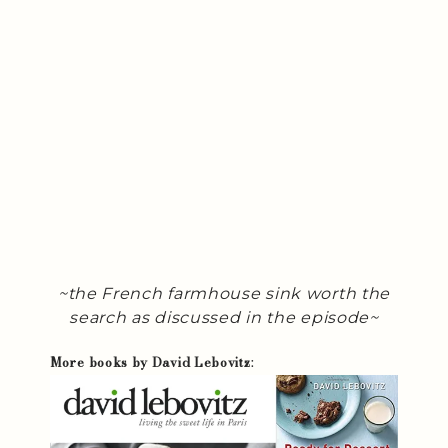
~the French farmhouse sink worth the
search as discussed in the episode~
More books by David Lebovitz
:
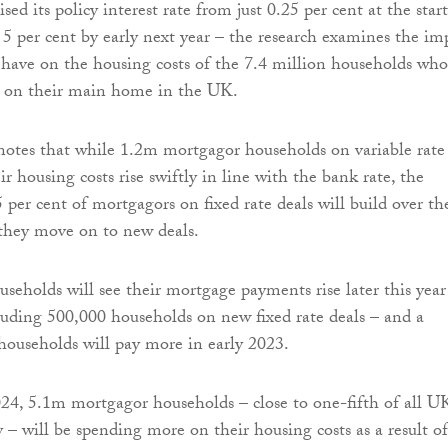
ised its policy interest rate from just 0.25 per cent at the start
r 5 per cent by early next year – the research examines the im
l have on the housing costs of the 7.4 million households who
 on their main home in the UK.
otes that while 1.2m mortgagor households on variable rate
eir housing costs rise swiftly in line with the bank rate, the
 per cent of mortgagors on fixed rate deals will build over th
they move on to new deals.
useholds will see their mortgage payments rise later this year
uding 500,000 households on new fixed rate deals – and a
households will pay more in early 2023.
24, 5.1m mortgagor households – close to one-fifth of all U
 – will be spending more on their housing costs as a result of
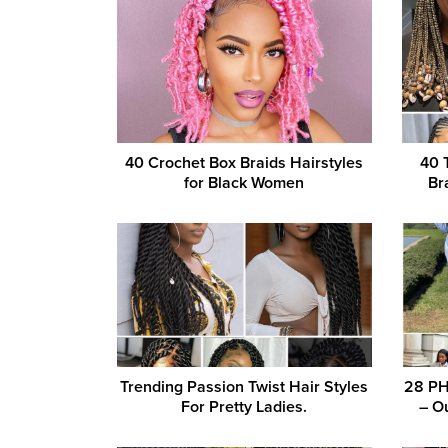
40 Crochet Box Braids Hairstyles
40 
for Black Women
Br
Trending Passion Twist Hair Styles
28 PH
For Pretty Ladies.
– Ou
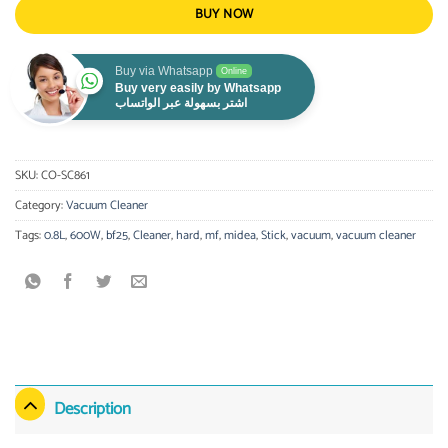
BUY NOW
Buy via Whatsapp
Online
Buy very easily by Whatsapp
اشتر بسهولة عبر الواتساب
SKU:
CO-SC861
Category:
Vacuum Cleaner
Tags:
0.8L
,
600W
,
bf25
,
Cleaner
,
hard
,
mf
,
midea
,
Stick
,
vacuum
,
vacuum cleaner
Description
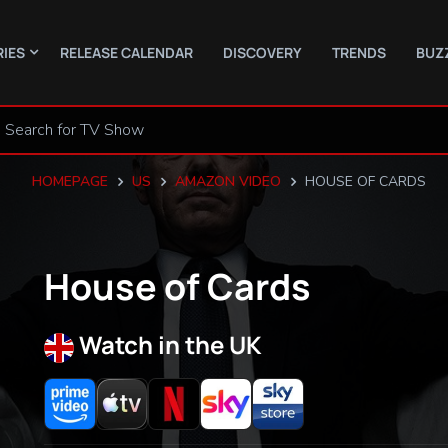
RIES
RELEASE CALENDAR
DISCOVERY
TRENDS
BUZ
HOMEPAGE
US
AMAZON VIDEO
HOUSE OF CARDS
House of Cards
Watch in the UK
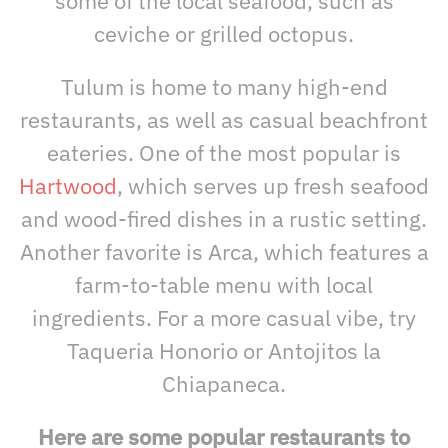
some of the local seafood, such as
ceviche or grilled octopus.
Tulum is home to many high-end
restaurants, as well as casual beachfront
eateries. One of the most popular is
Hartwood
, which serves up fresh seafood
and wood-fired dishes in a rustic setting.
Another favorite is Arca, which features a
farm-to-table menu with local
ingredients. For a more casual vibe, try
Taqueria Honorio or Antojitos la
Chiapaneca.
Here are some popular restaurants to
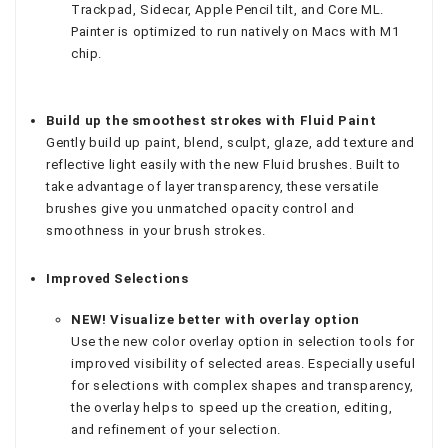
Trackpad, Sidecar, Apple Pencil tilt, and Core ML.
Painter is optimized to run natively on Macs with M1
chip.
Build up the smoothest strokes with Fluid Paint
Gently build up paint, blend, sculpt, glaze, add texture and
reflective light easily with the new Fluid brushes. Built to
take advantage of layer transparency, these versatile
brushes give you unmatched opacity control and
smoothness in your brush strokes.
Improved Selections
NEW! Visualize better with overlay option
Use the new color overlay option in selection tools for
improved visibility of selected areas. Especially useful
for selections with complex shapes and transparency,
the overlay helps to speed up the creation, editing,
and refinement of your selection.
==
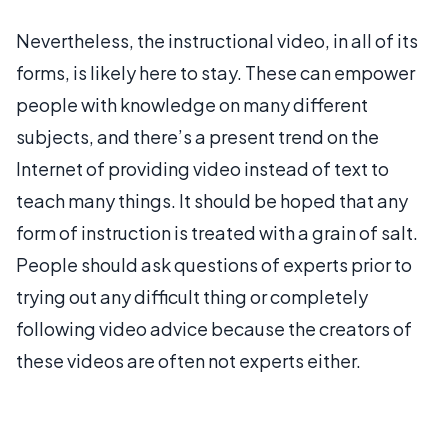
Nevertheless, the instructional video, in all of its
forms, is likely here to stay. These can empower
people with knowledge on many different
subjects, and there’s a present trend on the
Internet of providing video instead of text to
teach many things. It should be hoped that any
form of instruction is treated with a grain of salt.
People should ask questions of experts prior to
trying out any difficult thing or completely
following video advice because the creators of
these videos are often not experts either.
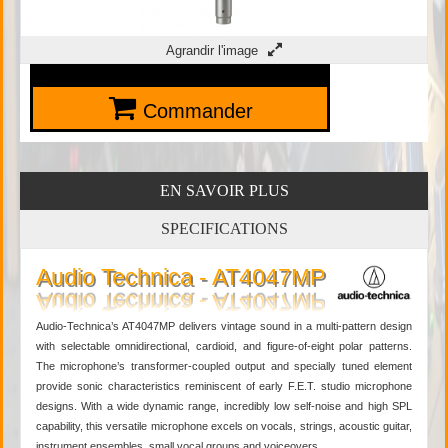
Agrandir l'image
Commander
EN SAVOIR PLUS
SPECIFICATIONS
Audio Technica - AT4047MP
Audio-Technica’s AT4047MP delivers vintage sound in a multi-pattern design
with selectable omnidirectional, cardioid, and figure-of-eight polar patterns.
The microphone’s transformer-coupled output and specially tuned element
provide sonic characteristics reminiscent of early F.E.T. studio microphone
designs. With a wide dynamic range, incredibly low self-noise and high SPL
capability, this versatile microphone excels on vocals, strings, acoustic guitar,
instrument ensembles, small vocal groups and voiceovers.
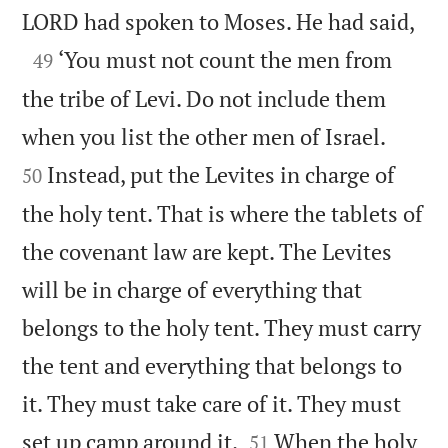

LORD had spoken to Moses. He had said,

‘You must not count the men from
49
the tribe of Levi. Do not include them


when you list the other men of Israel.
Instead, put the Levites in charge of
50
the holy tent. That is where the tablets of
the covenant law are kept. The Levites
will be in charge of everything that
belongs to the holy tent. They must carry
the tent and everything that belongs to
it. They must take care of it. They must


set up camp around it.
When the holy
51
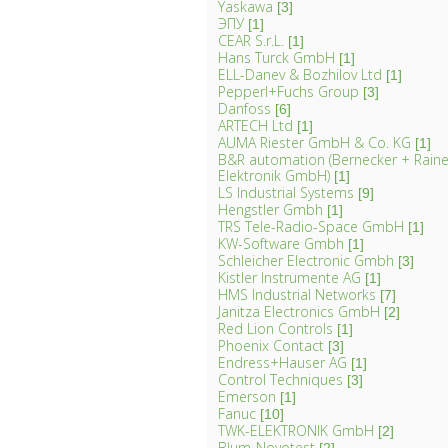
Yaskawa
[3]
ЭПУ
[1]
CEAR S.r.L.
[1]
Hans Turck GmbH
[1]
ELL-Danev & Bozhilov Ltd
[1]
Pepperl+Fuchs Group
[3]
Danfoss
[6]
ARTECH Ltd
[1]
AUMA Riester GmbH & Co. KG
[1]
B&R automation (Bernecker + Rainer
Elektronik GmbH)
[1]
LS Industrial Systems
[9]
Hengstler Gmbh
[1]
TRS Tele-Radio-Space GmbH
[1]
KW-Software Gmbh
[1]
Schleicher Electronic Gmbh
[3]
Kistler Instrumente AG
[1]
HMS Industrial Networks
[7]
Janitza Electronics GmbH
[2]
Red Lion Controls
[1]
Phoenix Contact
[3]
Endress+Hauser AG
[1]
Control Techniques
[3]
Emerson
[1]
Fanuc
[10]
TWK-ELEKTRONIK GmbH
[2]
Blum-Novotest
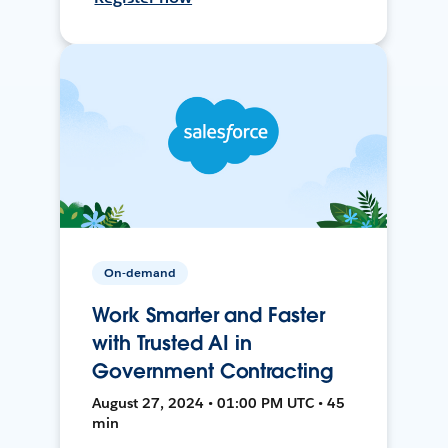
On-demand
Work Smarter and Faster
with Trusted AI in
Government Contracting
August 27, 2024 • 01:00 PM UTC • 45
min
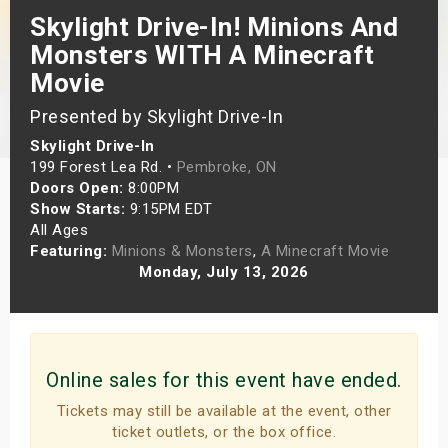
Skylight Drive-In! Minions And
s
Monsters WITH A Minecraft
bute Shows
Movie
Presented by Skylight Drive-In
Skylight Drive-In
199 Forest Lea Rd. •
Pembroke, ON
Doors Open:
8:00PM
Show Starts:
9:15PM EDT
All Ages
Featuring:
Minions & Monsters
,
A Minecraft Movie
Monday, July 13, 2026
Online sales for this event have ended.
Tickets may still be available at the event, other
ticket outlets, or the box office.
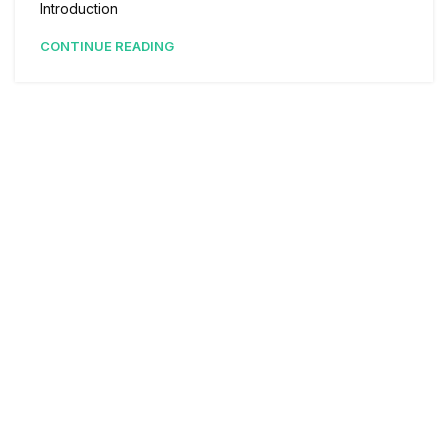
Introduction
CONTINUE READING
==
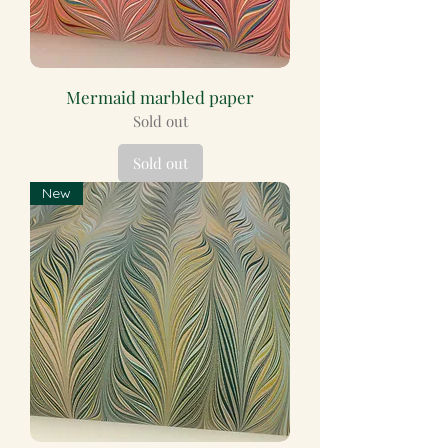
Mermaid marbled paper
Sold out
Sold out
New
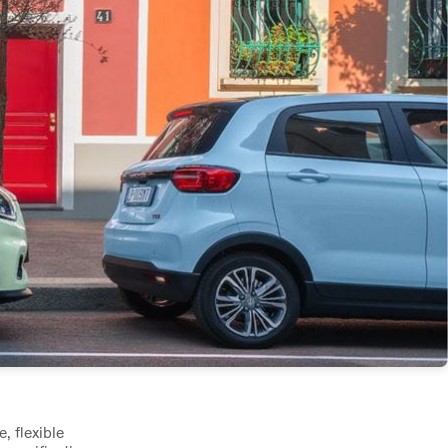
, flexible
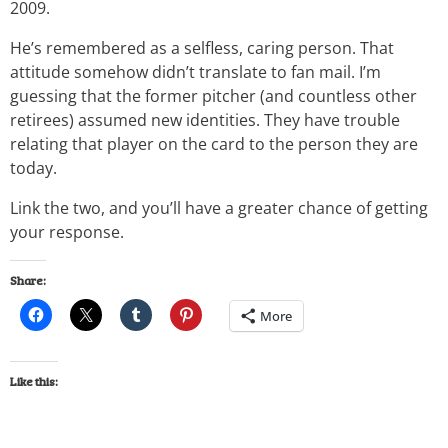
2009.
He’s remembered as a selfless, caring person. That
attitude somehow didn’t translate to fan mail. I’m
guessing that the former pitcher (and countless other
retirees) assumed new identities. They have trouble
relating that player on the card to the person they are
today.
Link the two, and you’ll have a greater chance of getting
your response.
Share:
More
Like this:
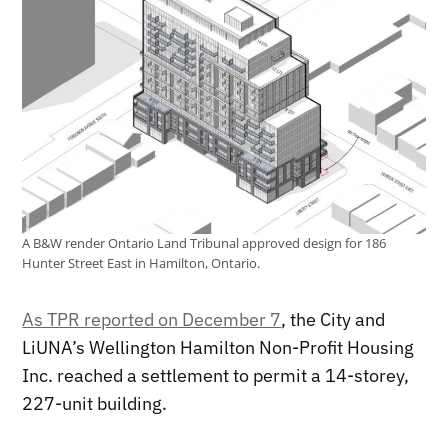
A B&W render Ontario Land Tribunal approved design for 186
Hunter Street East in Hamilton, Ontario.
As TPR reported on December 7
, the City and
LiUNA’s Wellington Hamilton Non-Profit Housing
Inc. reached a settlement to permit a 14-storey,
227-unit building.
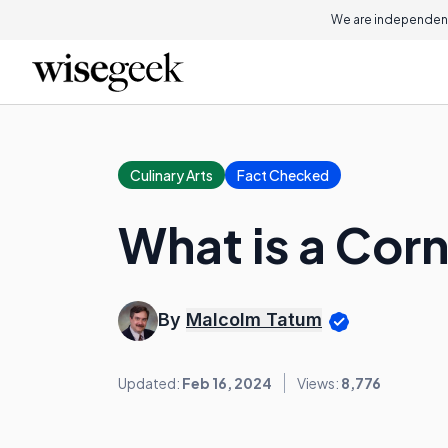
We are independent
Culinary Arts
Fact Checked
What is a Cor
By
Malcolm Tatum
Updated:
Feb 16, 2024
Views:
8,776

> What needs to be done: From the data above, return exactly the lines from the one with "sink worth the" up to and including the one with "uding 500,000 households". Pictures do not go in the copy.

> Reply to the exercise:
~the French farmhouse sink worth the
search as discussed in the episode~
More books by David Lebovitz
:
ised its policy interest rate from just 0.25 per cent at the start
r 5 per cent by early next year – the research examines the im
l have on the housing costs of the 7.4 million households who
 on their main home in the UK.
otes that while 1.2m mortgagor households on variable rate
eir housing costs rise swiftly in line with the bank rate, the
 per cent of mortgagors on fixed rate deals will build over th
they move on to new deals.
useholds will see their mortgage payments rise later this year
uding 500,000 households on new fixed rate deals – and a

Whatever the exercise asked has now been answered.